Exercise prompt: Find the line containing "(628, 196) none -> [122,221,133,230] it". Retype it and every line after it through the end of the entries, exactly as written, with nothing added.

[Before-and-after change records]
· · · · · · ·

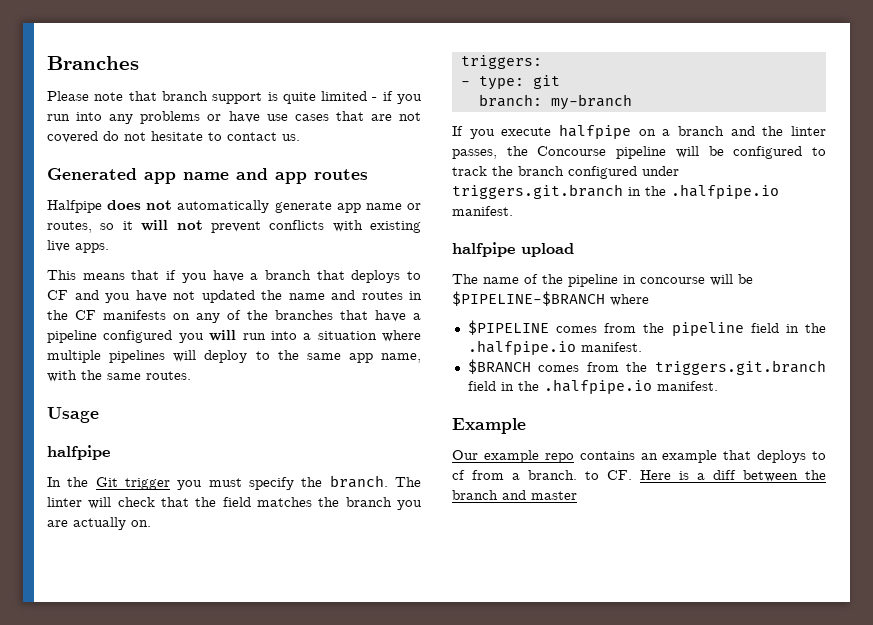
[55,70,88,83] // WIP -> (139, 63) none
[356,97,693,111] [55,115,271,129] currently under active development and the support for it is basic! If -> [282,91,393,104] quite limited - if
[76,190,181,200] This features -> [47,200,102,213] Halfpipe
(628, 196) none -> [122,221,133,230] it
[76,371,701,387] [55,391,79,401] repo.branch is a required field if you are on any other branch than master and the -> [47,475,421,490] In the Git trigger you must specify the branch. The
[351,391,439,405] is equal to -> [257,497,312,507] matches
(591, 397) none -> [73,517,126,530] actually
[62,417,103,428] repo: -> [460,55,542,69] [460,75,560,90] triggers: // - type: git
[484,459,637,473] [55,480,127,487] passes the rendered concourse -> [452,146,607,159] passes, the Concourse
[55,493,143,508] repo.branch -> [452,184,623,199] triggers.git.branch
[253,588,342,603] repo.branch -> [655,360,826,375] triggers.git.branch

· · · · · · ·

Your response:
(628, 196) none -> [122,221,133,230] it
[76,371,701,387] [55,391,79,401] repo.branch is a required field if you are on any other branch than master and the -> [47,475,421,490] In the Git trigger you must specify the branch. The
[351,391,439,405] is equal to -> [257,497,312,507] matches
(591, 397) none -> [73,517,126,530] actually
[62,417,103,428] repo: -> [460,55,542,69] [460,75,560,90] triggers: // - type: git
[484,459,637,473] [55,480,127,487] passes the rendered concourse -> [452,146,607,159] passes, the Concourse
[55,493,143,508] repo.branch -> [452,184,623,199] triggers.git.branch
[253,588,342,603] repo.branch -> [655,360,826,375] triggers.git.branch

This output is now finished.